• _Task details_
Set down exactly, and only, the lines from the one with "guarantee to customers." to the final line of the entries, both included.

##### Task material

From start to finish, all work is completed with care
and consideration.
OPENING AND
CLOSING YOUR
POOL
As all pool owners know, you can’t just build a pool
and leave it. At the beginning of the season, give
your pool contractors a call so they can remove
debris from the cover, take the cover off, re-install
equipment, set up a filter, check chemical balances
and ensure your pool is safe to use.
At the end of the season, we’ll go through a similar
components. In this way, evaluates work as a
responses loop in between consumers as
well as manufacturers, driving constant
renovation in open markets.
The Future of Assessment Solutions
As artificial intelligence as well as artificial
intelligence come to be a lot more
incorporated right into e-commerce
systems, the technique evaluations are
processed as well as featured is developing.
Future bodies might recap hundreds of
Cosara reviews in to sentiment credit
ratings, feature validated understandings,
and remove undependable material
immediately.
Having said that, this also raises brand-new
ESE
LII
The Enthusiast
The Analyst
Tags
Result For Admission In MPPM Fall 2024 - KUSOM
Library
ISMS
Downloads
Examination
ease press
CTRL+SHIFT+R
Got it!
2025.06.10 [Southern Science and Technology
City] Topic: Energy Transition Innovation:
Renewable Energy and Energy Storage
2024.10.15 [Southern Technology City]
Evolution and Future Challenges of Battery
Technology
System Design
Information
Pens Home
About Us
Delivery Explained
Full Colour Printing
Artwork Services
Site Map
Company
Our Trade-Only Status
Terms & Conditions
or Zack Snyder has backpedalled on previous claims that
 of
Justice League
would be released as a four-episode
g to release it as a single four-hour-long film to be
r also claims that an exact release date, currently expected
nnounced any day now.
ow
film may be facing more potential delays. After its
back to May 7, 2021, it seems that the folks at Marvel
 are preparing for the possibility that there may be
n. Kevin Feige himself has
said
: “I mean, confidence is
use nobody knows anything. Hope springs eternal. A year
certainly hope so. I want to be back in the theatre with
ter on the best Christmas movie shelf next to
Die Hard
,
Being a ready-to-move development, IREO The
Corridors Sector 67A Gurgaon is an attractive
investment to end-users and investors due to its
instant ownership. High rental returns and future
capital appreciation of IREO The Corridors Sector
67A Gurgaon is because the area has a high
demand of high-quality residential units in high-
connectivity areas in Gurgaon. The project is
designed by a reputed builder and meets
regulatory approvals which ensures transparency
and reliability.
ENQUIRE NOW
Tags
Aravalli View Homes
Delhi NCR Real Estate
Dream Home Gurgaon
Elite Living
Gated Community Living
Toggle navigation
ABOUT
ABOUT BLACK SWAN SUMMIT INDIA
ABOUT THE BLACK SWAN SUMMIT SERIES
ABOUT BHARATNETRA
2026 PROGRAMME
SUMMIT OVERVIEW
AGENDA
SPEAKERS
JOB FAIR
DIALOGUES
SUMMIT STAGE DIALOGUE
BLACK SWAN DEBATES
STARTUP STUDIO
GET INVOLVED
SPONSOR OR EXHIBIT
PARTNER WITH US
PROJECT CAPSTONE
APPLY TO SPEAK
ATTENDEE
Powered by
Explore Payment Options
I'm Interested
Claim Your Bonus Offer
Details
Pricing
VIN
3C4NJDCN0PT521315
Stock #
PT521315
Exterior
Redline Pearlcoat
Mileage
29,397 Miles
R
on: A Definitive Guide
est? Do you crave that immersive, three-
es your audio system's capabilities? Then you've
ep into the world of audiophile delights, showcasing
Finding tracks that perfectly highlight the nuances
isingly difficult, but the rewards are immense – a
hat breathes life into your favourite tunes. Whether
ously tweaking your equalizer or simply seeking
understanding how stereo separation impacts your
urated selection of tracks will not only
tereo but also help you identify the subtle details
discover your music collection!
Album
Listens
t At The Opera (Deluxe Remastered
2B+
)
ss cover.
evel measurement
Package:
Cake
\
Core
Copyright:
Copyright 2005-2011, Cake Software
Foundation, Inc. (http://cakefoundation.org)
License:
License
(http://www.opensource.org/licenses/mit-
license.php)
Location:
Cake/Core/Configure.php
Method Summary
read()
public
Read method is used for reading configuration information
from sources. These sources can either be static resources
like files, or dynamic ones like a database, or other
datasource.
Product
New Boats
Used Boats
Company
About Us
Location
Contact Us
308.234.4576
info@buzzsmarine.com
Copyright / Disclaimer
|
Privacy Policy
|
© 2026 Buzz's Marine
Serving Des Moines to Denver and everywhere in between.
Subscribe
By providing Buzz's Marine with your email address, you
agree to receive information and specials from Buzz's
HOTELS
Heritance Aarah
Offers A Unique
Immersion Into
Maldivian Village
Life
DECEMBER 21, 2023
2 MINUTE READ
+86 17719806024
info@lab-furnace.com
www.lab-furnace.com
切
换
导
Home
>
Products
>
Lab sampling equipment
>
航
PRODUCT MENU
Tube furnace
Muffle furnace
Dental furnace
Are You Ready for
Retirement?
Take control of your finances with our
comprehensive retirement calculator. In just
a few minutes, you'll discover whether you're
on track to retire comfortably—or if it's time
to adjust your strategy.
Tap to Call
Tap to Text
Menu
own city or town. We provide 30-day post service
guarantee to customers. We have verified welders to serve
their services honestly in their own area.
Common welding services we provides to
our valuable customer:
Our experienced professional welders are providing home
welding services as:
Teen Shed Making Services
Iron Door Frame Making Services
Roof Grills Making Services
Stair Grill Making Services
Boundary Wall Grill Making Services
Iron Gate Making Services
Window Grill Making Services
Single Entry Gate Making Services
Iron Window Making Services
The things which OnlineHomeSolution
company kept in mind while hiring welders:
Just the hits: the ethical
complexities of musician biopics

##########

• _Expected output_
guarantee to customers. We have verified welders to serve
their services honestly in their own area.
Common welding services we provides to
our valuable customer:
Our experienced professional welders are providing home
welding services as:
Teen Shed Making Services
Iron Door Frame Making Services
Roof Grills Making Services
Stair Grill Making Services
Boundary Wall Grill Making Services
Iron Gate Making Services
Window Grill Making Services
Single Entry Gate Making Services
Iron Window Making Services
The things which OnlineHomeSolution
company kept in mind while hiring welders:
Just the hits: the ethical
complexities of musician biopics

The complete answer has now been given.